GRIFFITH City Council’s financial sustainability has been thrown into question after an external report found development applications were 60 per cent below the group average.
Council came under fire last month after it was revealed two major developers had taken their business elsewhere due to Griffith’s Section 94A requirement, which necessitates investors to pay a 1 per cent levy to council.
The NSW Treasury Corporation (TCorp) report on financial sustainability of the NSW local government sector for 2011-2012 showed the value of development applications (DA) in Griffith stood at $31.86 million, while the group average for similar sized local government areas was $82.33 million.
The report also indicated Griffith’s financial sustainability rating was “sound with a negative outlook”.
Griffith City Council general manager Brett Stonestreet said in terms of the sustainability rating, he was “reasonably pleased”, given only 23 per cent of local government areas across the state received a sound or better rating.
He said council’s restructure and financial outlook had actually improved since the data was collated, which could influence the negative outlook.
However, Mr Stonestreet said the DA values were “disappointing”.

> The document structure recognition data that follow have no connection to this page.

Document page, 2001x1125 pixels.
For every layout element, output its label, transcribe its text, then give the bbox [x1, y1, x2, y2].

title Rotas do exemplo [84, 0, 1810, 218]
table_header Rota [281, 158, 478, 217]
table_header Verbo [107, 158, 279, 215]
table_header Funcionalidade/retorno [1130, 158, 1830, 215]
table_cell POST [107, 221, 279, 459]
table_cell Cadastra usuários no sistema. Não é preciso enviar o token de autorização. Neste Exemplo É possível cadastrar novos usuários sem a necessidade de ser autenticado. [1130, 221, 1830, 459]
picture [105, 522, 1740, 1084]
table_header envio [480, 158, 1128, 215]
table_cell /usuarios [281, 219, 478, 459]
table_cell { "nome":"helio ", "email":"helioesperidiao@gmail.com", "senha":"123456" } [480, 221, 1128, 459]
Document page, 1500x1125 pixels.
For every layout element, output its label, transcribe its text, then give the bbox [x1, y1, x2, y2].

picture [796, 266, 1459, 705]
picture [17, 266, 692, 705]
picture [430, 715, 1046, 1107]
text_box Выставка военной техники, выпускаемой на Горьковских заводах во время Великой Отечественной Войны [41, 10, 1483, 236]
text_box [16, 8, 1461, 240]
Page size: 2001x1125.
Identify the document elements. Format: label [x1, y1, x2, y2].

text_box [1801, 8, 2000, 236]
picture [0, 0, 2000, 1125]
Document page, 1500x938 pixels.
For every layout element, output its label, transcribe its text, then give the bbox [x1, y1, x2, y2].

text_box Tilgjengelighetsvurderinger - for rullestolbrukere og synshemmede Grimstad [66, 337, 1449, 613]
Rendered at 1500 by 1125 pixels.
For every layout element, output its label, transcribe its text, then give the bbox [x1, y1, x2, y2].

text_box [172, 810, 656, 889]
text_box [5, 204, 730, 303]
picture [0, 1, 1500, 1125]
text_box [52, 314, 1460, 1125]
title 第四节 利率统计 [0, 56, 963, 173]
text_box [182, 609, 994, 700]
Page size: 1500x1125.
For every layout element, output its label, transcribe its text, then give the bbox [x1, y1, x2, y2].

“It does effect the economic activity that is happening in the city but that is turning around and it’s going to take some time,” Mr Stonestreet said.
“All the community leaders in Griffith need to be looking at the positive aspects of the city going forward and really emphasise these.”
The results have alarmed Griffith Business Chamber president Paul Pierotti, who claims council needs to rapidly reign in its spending and make the DA process more attractive to potential investors.
He has urged council not to commit to any further spending until an external audit is completed in March next year.
“The TCorp assessment of council’s financial sustainability as sound with a negative outlook reinforces what we’ve been saying for years,” Mr Pierotti said.
“Council needs to review future processes and spending so it doesn’t have a negative outlook.
“It really reinforces that council needs to immediately review the whole DA process and remove completely Section 94A.”
Council is currently investigating this requirement with the possibility of amending it.